As Poppea stood before the chest of drawers to braid her straggling hair, her eyes fell on the miniature. Seizing it, she gazed at the face intently, and then, with dilating eyes, turned to Mrs. Latimer.

"Who is it?" she whispered; "how did it come here?"

"You brought it with you about your neck the night you came. We do not know, Daddy and I; we can't be sure, but we think it must have been your mother."

Without speaking, Poppea looked at it once more, put her hand to her face as though struggling intently with memory, pressed the picture to her lips, and then slipped the chain about her neck.

Lying back between the white curtains with the flowery counterpane across her breast, her loosely braided hair wreathing her head, the resemblance to the miniature became almost startling, but Jeanne Latimer put a restraint upon her tongue and all she wished to say. Stooping, she quickly kissed Poppea good-night.

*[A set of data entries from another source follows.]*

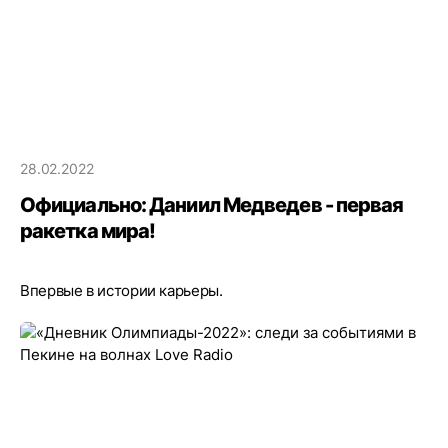
28.02.2022
Официально: Даниил Медведев - первая
ракетка мира!
Впервые в истории карьеры.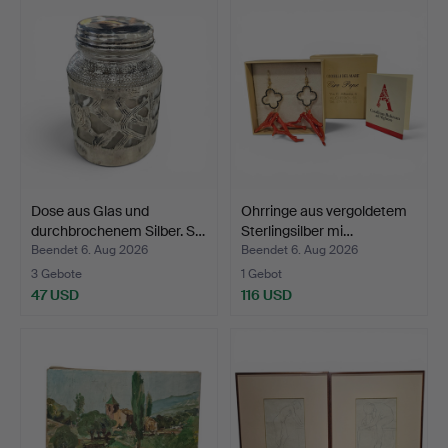
Dose aus Glas und
Ohrringe aus vergoldetem
durchbrochenem Silber. S…
Sterlingsilber mi…
Beendet 6. Aug 2026
Beendet 6. Aug 2026
3 Gebote
1 Gebot
47 USD
116 USD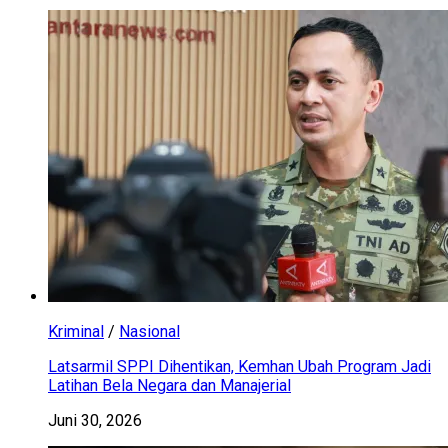
Kriminal
/
Nasional
Latsarmil SPPI Dihentikan, Kemhan Ubah Program Jadi
Latihan Bela Negara dan Manajerial
Juni 30, 2026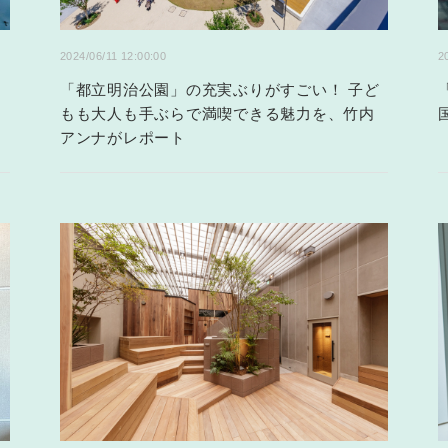
2024/06/11 12:00:00
2
「都立明治公園」の充実ぶりがすごい！ 子ど
もも大人も手ぶらで満喫できる魅力を、竹内
アンナがレポート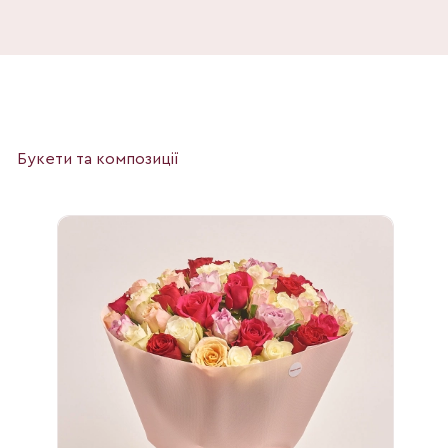
Букети та композиції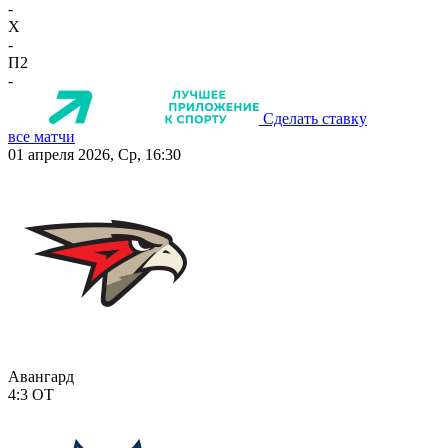
-
X
-
П2
-
Сделать ставку
все матчи
01 апреля 2026, Ср, 16:30
Авангард
4:3
ОТ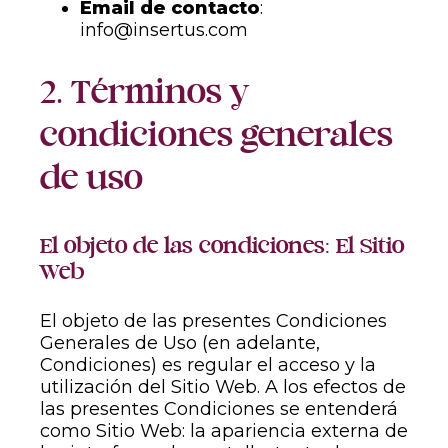
Email de contacto
:
info@insertus.com
2. Términos y
condiciones generales
de uso
El objeto de las condiciones: El Sitio
Web
El objeto de las presentes Condiciones
Generales de Uso (en adelante,
Condiciones) es regular el acceso y la
utilización del Sitio Web. A los efectos de
las presentes Condiciones se entenderá
como Sitio Web: la apariencia externa de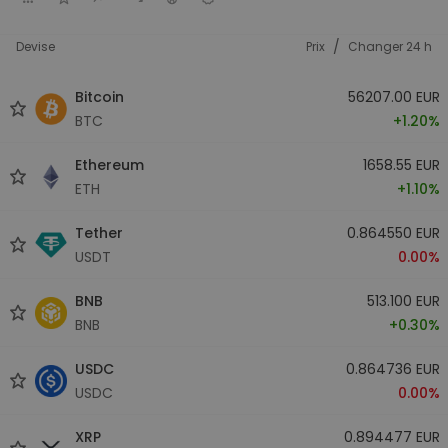
/
Devise
Prix
Changer 24 h
Bitcoin
56207.00 EUR
BTC
+1.20%
Ethereum
1658.55 EUR
ETH
+1.10%
Tether
0.864550 EUR
USDT
0.00%
BNB
513.100 EUR
BNB
+0.30%
USDC
0.864736 EUR
USDC
0.00%
XRP
0.894477 EUR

"Shall I never know anything more?" Poppea asked pleadingly; "isn't there anything to tell except that I am not me—that I don't belong to them?"

"Yes, a little more, but the telling of that belongs to Daddy." Then even as Mrs. Latimer spoke, Poppea's expression changed, the mouth hardened, and a rigid expression mantled the delicate features, that remained after the long fringed lashes shut out the changeful fire of her eyes.

Waiting a moment to see if they would open again, Mrs. Latimer tiptoed out.

From forcing her eyes shut, Poppea really dozed, and only awakened as the candles gave their final splutter before going out. Mack lay upon the mat before the fire twitching and whining in his sleep. Starting up, she felt, rather than saw, that there was some one in the room. Peering around the curtain, she came face to face with Oliver Gilbert, who, wrapped in his double gown, was sitting in the deep chintz chair by her bedside.

Instantly a long, thin hand was laid upon hers that struggled under it for a moment but could not pull itself away.